### Exercise:
Across the entries below, please work out how many lines contain the string "docker" and give only the number.

Data extracted from a collection

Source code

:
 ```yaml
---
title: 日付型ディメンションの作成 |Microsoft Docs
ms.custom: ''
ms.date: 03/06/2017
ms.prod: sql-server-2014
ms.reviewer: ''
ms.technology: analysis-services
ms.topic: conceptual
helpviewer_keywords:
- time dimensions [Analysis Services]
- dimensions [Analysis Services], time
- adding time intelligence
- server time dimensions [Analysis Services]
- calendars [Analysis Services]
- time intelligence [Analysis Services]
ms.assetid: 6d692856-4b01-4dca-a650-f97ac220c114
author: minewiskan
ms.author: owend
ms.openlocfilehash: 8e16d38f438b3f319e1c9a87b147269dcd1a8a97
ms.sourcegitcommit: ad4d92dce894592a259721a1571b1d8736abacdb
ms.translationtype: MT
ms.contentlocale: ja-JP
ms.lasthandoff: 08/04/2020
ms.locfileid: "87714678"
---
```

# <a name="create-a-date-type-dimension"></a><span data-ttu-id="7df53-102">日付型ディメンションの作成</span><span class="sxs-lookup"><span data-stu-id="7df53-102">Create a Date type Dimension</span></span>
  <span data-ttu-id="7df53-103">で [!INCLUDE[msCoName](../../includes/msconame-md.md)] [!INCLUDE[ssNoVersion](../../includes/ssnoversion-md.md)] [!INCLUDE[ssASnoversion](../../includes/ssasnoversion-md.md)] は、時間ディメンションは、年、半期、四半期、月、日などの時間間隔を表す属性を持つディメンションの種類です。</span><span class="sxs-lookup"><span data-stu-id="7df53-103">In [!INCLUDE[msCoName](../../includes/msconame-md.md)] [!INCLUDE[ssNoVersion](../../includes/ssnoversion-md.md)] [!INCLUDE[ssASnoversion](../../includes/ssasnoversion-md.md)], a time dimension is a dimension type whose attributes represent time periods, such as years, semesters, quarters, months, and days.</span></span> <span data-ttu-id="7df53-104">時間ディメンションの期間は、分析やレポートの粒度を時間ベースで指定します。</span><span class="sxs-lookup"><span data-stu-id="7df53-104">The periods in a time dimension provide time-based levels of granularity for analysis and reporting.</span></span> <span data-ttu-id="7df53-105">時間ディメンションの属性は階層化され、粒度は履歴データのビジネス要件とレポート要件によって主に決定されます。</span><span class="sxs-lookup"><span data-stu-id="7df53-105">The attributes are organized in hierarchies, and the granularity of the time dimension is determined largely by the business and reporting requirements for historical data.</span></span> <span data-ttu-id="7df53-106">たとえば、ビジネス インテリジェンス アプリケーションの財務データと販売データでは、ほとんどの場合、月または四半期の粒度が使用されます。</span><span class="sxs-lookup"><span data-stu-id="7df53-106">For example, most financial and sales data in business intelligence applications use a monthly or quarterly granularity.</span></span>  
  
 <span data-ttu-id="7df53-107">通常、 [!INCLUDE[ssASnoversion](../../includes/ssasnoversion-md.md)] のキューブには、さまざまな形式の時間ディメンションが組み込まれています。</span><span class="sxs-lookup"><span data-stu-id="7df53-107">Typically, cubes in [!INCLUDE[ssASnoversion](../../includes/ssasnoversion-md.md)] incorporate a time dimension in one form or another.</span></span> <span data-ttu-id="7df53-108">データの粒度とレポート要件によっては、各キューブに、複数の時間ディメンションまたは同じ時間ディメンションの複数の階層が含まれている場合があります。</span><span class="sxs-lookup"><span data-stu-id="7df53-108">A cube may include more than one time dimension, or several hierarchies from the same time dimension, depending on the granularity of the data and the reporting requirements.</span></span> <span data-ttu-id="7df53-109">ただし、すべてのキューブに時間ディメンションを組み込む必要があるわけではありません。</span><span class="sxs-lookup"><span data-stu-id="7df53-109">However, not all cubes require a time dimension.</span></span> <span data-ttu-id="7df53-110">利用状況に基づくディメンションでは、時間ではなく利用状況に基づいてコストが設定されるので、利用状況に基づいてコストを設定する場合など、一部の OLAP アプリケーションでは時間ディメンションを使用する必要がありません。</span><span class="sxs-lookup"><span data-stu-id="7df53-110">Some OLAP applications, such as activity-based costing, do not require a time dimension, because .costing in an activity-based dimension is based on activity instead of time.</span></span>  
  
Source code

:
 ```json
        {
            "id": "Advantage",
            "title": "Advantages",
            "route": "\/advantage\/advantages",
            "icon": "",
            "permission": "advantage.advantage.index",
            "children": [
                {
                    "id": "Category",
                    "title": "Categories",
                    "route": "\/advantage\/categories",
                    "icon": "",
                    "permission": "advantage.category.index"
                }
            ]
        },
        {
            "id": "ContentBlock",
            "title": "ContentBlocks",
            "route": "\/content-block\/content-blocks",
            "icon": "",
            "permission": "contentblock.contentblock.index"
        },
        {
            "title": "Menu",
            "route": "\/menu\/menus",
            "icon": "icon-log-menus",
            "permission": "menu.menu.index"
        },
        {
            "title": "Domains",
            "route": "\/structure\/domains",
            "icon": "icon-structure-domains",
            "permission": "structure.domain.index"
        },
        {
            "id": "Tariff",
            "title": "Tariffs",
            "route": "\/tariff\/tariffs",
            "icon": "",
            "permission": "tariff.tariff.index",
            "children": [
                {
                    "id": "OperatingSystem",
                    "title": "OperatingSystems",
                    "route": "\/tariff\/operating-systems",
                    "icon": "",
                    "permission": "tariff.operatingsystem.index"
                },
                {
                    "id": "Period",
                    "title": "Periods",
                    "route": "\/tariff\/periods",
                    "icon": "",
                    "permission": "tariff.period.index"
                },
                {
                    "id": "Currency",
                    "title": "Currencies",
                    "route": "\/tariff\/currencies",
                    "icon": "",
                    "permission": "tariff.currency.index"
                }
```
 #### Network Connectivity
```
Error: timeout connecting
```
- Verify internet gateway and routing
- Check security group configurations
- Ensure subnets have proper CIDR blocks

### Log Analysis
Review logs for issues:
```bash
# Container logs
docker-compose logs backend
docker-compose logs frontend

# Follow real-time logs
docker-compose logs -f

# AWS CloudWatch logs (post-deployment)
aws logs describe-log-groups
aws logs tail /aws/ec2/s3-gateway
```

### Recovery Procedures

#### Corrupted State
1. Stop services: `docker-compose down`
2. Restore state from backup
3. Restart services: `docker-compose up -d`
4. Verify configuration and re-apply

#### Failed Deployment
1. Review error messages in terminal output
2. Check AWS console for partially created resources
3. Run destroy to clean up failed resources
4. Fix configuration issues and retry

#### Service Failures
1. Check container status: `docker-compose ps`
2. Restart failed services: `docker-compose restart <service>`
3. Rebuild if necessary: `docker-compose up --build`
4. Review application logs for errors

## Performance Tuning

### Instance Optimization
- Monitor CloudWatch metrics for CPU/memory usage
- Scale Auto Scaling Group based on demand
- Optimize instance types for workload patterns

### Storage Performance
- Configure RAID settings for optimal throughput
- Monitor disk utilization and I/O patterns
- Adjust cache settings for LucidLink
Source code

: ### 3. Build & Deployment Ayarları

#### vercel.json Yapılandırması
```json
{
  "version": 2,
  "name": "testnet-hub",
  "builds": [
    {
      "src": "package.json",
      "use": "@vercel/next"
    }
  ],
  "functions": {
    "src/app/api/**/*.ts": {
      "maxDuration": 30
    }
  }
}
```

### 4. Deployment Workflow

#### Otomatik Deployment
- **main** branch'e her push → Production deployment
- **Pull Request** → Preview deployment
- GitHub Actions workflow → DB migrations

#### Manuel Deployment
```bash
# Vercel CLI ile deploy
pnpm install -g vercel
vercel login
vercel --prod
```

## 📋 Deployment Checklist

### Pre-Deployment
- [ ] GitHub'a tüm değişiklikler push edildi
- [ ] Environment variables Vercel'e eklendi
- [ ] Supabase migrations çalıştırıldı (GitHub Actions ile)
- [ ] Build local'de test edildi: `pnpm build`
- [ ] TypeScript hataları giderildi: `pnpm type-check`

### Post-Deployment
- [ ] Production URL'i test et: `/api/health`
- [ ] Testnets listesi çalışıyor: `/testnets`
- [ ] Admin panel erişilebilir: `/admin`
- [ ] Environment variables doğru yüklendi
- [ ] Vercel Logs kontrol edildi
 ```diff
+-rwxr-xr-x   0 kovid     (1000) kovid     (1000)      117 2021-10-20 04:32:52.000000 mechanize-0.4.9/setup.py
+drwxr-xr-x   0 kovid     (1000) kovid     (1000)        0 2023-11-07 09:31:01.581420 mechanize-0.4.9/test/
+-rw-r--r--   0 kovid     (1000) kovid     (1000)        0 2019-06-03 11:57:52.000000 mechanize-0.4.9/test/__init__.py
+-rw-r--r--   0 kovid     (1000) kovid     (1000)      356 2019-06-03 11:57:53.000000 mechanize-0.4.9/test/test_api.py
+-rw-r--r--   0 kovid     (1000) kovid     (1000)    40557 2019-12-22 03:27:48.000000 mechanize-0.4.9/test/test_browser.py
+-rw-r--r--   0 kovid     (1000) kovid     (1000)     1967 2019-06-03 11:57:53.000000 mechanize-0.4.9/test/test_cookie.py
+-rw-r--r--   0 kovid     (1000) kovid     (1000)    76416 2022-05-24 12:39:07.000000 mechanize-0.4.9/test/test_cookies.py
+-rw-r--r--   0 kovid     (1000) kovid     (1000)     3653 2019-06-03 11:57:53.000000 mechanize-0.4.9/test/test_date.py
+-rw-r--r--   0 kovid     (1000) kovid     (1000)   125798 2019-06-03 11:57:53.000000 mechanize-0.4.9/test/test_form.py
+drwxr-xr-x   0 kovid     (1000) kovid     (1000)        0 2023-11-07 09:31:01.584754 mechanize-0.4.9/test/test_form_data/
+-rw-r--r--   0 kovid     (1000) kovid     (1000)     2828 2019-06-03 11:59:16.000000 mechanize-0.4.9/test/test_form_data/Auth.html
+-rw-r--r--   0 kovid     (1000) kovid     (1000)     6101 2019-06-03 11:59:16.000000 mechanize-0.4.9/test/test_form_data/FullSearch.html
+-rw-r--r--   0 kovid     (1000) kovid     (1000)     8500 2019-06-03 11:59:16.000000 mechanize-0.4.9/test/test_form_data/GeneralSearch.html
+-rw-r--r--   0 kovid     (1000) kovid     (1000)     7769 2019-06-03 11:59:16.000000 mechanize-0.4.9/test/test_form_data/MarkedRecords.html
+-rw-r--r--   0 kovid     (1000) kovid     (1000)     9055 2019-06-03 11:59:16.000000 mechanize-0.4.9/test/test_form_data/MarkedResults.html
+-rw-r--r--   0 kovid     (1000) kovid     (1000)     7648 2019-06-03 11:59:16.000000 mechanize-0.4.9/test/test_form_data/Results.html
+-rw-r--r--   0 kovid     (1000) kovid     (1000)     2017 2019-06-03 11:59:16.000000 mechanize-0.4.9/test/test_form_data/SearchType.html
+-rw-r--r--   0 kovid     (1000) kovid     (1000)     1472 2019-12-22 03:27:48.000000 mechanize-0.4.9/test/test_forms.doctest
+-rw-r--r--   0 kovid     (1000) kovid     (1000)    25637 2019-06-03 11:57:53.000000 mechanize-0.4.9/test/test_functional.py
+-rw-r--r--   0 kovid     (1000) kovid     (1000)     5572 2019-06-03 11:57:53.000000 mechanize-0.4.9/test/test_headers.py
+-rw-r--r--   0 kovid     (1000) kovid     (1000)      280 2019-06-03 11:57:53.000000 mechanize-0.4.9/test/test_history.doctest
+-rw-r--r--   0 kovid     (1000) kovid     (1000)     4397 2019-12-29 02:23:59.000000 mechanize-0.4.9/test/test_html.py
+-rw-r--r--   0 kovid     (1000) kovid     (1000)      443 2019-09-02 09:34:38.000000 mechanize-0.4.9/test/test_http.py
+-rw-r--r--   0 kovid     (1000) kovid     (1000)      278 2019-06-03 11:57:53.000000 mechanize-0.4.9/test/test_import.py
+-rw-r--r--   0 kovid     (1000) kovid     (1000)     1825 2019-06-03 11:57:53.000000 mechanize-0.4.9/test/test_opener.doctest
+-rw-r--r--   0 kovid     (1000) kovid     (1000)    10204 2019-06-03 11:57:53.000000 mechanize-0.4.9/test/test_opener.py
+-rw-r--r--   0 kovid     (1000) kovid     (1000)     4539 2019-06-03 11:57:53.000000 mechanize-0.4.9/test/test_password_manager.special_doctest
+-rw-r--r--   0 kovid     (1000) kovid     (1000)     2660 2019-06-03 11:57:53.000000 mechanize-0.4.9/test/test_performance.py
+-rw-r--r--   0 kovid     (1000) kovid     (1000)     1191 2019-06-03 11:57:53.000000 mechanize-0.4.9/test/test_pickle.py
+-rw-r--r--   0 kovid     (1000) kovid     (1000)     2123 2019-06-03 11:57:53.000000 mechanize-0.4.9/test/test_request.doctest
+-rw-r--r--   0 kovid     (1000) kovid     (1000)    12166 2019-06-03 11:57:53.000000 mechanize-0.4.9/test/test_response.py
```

### Solution below:
8